*WHAT THIS TASK INVOLVES*.
Transcribe the passage from the article on the Hole in the Wall lease, starting at "In September, the" and ending at "another five years.".
[[ SOURCE TEXT open ]]
Hole In the Wall Renews Lease

Historic music venue gets five more years

In September, the future looked bleak for Hole in the Wall. The 41-year-old live music venue’s lease was expiring and owner Will Tanner held little hope that he and his landlord could come to terms on a rental agreement for the University of Texas campus-area property.

Today, in a sweet twist of fate, the ink is drying on a contract that will keep the Hole in place for another five years.

East Side King’s Paul Qui and Will Tanner (right) at Hole in the Wall in 2012. The former’s business will exit the site come January. (Photo by Shelley Hiam)

Credit community support from – of all places – the real estate industry for the club’s continued survival. After word of its uncertain future got out, Phil Morris of local brokers Retail Solutions offered Tanner help.
[[ SOURCE TEXT closed ]]
[[ EXERCISE DATA open ]]
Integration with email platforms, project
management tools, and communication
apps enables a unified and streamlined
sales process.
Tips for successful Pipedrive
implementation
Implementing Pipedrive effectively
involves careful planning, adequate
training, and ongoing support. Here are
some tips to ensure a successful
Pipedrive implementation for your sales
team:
[[ EXERCISE DATA closed ]]
*REPLY*.
In September, the future looked bleak for Hole in the Wall. The 41-year-old live music venue’s lease was expiring and owner Will Tanner held little hope that he and his landlord could come to terms on a rental agreement for the University of Texas campus-area property.

Today, in a sweet twist of fate, the ink is drying on a contract that will keep the Hole in place for another five years.